Hardware design source files:
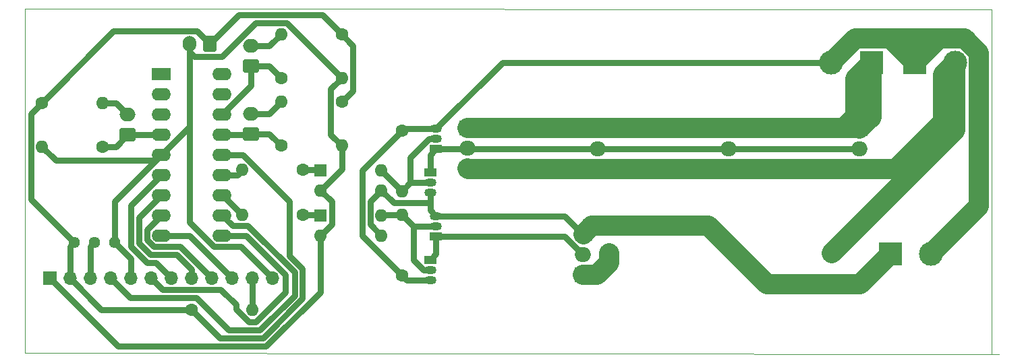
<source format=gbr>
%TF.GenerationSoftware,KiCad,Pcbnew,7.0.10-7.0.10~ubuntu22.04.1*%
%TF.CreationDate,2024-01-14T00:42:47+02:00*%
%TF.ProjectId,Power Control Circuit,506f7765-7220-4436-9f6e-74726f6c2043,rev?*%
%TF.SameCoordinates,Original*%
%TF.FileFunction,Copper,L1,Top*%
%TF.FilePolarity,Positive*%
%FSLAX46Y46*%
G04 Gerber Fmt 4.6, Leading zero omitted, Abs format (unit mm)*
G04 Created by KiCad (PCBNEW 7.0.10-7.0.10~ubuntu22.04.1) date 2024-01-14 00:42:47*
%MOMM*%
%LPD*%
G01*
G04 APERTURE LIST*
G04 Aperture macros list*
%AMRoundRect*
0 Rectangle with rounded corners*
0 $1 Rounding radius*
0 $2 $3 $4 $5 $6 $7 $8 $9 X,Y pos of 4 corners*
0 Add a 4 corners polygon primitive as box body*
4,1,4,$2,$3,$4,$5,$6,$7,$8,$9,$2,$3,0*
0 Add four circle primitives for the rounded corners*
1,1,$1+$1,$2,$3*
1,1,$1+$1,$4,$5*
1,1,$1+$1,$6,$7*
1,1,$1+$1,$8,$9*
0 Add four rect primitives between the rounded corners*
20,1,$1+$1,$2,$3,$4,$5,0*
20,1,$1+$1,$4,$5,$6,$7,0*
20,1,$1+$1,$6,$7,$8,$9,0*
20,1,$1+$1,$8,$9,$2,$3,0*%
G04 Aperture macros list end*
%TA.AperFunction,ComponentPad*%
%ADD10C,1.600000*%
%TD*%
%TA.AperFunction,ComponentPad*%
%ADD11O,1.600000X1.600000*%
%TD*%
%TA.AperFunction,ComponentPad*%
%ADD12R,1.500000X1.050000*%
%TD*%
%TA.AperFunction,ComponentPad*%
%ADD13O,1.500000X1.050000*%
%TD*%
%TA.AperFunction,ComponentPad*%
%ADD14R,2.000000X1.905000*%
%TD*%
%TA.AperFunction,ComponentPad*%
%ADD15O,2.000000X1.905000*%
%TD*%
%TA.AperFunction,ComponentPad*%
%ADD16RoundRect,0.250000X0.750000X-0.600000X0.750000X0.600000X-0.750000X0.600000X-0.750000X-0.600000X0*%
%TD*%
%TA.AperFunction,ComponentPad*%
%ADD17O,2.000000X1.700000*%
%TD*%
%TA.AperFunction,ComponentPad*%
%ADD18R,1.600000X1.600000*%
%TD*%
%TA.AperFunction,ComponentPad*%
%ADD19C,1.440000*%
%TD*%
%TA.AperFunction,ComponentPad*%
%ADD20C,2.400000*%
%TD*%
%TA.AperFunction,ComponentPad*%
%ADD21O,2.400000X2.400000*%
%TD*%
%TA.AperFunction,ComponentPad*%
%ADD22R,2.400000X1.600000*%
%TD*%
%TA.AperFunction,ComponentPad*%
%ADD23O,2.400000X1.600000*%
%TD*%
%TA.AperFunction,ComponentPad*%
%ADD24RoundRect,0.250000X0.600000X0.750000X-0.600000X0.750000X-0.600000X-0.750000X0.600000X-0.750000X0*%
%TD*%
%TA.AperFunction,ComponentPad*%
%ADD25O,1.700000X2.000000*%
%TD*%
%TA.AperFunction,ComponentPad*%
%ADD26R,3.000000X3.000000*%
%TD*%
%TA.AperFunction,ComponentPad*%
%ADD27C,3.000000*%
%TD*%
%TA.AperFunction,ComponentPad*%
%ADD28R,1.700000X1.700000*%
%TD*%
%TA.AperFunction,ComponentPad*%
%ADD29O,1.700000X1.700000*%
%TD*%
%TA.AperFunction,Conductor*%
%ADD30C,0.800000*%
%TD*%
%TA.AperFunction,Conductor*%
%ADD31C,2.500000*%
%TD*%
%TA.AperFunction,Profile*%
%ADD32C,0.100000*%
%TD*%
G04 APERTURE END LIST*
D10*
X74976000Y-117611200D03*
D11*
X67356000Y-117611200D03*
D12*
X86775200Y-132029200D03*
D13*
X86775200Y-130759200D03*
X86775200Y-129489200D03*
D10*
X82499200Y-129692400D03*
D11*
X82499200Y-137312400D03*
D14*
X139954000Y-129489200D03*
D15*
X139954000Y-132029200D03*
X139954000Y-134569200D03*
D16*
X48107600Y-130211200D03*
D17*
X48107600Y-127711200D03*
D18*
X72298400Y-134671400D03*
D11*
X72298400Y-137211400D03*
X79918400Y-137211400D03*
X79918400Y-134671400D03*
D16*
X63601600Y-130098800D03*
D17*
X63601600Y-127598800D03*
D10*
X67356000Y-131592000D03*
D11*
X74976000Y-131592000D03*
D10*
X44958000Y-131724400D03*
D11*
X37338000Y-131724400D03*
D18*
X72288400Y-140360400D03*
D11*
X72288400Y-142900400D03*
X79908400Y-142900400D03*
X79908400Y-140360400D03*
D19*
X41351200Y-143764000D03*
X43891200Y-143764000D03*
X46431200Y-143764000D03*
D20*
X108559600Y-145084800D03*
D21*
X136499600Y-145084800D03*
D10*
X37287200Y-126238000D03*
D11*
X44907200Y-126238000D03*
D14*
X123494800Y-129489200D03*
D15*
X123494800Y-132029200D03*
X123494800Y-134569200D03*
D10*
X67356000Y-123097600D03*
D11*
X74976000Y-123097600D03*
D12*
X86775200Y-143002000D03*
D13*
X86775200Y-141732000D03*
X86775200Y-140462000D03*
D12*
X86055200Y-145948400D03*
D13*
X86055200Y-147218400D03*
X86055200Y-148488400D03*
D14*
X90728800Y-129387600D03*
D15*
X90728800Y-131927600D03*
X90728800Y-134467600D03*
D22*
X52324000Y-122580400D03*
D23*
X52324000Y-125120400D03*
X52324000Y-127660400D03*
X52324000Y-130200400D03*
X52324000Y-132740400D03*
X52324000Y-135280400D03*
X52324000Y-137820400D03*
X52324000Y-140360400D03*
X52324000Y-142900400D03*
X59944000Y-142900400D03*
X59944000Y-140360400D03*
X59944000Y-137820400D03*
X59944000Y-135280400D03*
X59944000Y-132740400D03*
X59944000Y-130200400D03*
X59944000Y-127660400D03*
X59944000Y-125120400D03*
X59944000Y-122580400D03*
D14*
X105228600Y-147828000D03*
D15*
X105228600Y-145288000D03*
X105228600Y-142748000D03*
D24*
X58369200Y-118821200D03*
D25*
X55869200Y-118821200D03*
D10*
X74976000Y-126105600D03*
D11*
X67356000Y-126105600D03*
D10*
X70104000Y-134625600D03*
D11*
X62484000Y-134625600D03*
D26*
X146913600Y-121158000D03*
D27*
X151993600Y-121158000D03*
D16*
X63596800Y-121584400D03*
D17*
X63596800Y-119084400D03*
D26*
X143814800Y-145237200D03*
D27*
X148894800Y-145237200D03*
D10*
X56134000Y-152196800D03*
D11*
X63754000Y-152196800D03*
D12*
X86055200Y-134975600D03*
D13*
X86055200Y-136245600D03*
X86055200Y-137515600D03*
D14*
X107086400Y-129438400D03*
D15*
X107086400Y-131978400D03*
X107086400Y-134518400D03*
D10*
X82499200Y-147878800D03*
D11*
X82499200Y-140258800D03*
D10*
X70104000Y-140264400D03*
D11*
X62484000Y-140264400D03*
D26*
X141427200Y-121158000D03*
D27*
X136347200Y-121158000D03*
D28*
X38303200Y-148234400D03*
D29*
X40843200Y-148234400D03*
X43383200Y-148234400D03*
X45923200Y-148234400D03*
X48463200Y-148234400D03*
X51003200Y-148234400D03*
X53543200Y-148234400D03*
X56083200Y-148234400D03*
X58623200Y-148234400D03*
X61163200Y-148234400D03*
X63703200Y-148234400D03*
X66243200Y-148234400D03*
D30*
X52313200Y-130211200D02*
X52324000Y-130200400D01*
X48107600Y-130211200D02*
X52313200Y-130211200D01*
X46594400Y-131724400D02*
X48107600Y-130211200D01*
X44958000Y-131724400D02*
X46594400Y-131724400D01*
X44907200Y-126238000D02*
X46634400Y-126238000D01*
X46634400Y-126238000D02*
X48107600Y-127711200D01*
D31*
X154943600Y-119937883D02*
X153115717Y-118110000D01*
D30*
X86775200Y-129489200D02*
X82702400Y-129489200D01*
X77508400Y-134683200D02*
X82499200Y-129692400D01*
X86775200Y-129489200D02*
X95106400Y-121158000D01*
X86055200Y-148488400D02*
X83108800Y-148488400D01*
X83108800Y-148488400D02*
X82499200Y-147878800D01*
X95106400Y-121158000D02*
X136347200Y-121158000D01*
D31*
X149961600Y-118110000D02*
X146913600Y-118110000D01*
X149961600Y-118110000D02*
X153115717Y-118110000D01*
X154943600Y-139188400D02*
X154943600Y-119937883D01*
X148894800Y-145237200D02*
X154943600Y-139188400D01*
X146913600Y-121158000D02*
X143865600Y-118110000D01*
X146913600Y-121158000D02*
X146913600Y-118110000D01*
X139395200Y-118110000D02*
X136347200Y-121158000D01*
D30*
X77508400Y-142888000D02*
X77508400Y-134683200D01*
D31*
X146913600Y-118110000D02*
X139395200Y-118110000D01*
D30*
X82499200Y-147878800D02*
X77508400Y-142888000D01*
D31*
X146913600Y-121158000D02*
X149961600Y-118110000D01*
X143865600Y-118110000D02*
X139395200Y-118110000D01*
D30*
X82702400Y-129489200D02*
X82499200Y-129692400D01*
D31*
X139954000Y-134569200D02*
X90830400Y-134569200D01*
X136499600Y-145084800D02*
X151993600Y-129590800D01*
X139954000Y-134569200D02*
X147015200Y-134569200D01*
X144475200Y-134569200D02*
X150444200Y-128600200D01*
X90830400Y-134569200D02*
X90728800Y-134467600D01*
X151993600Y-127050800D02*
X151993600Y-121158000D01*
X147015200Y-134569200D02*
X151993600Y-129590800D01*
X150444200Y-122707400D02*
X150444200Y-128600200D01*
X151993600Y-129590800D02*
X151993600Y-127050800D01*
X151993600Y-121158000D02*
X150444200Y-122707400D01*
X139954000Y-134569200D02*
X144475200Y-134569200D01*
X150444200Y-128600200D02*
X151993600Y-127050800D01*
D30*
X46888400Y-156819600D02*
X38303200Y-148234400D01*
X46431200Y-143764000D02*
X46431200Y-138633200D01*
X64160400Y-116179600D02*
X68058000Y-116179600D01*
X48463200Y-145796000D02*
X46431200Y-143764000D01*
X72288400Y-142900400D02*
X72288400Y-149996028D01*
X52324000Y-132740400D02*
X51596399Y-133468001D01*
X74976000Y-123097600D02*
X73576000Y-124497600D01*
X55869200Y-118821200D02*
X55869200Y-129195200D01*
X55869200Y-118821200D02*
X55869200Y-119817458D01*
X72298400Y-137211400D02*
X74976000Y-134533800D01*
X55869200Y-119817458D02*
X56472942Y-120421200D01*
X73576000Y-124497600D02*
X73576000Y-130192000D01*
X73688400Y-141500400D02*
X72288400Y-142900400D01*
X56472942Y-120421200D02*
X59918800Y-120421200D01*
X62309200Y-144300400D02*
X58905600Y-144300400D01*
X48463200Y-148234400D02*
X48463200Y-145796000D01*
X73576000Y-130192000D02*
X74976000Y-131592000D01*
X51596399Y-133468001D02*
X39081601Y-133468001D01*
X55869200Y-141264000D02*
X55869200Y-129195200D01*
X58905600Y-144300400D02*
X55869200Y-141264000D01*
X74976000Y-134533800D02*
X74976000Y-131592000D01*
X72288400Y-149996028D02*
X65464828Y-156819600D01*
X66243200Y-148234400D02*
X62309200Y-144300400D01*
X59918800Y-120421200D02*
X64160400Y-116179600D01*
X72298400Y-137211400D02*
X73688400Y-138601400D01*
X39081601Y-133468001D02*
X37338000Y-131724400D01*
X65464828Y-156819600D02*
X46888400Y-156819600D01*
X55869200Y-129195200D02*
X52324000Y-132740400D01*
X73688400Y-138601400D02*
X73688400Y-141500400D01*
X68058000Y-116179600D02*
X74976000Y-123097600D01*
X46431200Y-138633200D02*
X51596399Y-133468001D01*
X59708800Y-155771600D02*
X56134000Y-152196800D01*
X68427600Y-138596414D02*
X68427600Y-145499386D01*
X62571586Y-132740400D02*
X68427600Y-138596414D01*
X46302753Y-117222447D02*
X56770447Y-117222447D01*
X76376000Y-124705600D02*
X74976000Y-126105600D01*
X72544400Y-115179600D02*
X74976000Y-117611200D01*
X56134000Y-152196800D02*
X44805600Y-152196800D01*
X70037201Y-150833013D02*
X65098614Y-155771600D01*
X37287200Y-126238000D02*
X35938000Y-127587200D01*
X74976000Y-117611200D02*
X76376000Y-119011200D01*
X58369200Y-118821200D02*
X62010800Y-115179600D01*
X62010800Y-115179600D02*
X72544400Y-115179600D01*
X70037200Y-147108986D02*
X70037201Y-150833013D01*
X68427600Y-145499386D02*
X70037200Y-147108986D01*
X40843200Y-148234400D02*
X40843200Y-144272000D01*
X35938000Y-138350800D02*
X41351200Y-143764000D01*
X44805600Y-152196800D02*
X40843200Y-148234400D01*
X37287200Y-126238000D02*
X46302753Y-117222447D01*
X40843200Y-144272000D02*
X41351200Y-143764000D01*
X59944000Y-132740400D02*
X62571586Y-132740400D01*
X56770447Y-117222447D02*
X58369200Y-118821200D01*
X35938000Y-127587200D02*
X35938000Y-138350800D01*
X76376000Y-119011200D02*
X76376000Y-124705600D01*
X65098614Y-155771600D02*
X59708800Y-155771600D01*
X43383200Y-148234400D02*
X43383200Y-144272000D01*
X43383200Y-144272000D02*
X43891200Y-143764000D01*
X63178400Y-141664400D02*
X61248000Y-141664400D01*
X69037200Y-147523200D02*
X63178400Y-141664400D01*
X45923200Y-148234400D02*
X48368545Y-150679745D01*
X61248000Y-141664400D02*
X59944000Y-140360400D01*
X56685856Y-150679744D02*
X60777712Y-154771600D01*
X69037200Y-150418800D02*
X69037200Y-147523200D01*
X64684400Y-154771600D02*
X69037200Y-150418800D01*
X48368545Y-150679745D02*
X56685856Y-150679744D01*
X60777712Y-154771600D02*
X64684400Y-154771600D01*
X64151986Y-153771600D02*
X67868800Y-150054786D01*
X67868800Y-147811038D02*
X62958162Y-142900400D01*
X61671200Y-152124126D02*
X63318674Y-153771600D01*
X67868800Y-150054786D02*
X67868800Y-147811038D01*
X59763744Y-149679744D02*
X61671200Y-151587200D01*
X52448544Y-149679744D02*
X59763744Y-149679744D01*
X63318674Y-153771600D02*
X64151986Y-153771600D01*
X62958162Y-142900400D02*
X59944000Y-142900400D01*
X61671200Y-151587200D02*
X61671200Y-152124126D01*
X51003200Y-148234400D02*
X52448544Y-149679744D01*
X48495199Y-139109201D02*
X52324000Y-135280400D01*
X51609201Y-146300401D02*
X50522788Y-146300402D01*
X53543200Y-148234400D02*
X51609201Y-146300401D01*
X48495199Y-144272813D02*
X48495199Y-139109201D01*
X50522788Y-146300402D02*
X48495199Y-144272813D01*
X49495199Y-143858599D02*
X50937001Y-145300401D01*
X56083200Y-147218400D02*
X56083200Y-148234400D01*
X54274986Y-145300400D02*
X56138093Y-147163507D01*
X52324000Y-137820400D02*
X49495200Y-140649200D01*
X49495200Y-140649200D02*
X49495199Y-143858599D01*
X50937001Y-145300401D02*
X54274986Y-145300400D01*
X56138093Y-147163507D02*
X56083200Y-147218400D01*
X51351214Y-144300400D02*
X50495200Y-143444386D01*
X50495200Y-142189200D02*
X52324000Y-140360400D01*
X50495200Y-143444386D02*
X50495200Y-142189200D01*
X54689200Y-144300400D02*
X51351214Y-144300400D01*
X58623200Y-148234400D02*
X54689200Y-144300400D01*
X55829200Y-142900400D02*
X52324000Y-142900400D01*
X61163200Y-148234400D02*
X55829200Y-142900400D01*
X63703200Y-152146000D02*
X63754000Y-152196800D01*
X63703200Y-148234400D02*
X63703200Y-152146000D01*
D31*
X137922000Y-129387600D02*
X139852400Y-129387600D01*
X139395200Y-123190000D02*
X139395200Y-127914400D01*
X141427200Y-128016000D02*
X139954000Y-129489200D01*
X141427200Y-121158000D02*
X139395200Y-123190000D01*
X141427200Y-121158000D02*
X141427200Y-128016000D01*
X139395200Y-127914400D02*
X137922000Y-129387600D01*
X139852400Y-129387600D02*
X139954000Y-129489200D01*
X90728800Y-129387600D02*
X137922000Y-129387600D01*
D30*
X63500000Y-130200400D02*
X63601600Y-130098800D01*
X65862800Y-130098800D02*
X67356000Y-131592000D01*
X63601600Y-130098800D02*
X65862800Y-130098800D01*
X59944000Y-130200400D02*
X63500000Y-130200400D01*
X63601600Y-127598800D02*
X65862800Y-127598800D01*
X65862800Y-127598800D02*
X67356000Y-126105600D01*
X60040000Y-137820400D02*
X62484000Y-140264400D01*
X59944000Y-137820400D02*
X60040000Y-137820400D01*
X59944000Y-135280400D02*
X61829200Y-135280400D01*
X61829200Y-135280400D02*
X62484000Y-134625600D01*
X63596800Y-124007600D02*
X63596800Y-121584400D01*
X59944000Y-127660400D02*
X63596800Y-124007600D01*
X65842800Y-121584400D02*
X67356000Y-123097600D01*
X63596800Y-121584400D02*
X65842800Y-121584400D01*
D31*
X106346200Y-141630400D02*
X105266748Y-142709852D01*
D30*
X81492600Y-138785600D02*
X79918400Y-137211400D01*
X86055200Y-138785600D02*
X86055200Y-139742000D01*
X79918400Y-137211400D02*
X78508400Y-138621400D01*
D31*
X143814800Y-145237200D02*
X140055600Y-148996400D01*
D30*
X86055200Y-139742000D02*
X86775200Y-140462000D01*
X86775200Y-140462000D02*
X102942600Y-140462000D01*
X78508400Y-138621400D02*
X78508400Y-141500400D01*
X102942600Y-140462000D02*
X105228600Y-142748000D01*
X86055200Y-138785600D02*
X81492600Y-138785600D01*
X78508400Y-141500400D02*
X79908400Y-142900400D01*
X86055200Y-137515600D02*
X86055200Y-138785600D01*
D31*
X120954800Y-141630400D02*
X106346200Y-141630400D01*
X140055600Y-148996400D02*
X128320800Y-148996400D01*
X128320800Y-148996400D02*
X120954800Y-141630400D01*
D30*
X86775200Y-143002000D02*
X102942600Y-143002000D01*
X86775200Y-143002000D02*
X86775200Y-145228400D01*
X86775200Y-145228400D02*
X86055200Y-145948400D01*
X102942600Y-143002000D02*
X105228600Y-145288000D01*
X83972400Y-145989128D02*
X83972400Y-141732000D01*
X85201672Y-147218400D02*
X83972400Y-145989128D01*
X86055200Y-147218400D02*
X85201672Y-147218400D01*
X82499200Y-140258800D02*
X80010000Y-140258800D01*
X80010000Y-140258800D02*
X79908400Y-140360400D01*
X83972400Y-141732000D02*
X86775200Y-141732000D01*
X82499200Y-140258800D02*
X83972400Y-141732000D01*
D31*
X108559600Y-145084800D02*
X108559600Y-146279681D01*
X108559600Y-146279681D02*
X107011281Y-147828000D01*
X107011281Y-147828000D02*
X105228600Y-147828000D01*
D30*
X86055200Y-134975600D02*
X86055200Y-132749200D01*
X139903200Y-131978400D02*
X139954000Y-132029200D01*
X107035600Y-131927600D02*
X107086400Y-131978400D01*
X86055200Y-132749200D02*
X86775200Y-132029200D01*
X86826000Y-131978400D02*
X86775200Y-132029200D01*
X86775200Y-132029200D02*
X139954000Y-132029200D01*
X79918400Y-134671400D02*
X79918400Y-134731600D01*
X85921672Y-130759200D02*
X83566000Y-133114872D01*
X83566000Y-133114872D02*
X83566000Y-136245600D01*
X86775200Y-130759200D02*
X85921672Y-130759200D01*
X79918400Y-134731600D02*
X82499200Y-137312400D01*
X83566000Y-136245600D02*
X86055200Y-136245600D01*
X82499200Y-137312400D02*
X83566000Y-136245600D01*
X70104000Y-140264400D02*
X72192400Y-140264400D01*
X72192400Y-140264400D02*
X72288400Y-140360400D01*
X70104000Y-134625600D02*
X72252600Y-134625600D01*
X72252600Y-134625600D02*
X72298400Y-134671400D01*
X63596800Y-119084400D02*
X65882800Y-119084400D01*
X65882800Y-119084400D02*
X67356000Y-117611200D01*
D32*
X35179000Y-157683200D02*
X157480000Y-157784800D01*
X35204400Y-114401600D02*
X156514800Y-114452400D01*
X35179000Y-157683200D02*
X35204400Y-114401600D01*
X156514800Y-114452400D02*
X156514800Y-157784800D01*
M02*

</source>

--

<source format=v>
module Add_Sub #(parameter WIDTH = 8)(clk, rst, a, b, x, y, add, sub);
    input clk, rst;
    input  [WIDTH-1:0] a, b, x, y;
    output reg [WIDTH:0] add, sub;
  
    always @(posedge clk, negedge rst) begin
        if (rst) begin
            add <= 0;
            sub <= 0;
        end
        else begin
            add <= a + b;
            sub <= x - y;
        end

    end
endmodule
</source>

• Directions
Look above for the line containing "X61248000Y-141664400D01*". Output from there through the line containing "X55829200Y-142900400D01*", exactly and inclusively.

• Response area
X61248000Y-141664400D01*
X69037200Y-147523200D02*
X63178400Y-141664400D01*
X45923200Y-148234400D02*
X48368545Y-150679745D01*
X61248000Y-141664400D02*
X59944000Y-140360400D01*
X56685856Y-150679744D02*
X60777712Y-154771600D01*
X69037200Y-150418800D02*
X69037200Y-147523200D01*
X64684400Y-154771600D02*
X69037200Y-150418800D01*
X48368545Y-150679745D02*
X56685856Y-150679744D01*
X60777712Y-154771600D02*
X64684400Y-154771600D01*
X64151986Y-153771600D02*
X67868800Y-150054786D01*
X67868800Y-147811038D02*
X62958162Y-142900400D01*
X61671200Y-152124126D02*
X63318674Y-153771600D01*
X67868800Y-150054786D02*
X67868800Y-147811038D01*
X59763744Y-149679744D02*
X61671200Y-151587200D01*
X52448544Y-149679744D02*
X59763744Y-149679744D01*
X63318674Y-153771600D02*
X64151986Y-153771600D01*
X62958162Y-142900400D02*
X59944000Y-142900400D01*
X61671200Y-151587200D02*
X61671200Y-152124126D01*
X51003200Y-148234400D02*
X52448544Y-149679744D01*
X48495199Y-139109201D02*
X52324000Y-135280400D01*
X51609201Y-146300401D02*
X50522788Y-146300402D01*
X53543200Y-148234400D02*
X51609201Y-146300401D01*
X48495199Y-144272813D02*
X48495199Y-139109201D01*
X50522788Y-146300402D02*
X48495199Y-144272813D01*
X49495199Y-143858599D02*
X50937001Y-145300401D01*
X56083200Y-147218400D02*
X56083200Y-148234400D01*
X54274986Y-145300400D02*
X56138093Y-147163507D01*
X52324000Y-137820400D02*
X49495200Y-140649200D01*
X49495200Y-140649200D02*
X49495199Y-143858599D01*
X50937001Y-145300401D02*
X54274986Y-145300400D01*
X56138093Y-147163507D02*
X56083200Y-147218400D01*
X51351214Y-144300400D02*
X50495200Y-143444386D01*
X50495200Y-142189200D02*
X52324000Y-140360400D01*
X50495200Y-143444386D02*
X50495200Y-142189200D01*
X54689200Y-144300400D02*
X51351214Y-144300400D01*
X58623200Y-148234400D02*
X54689200Y-144300400D01*
X55829200Y-142900400D02*
X52324000Y-142900400D01*
X61163200Y-148234400D02*
X55829200Y-142900400D01*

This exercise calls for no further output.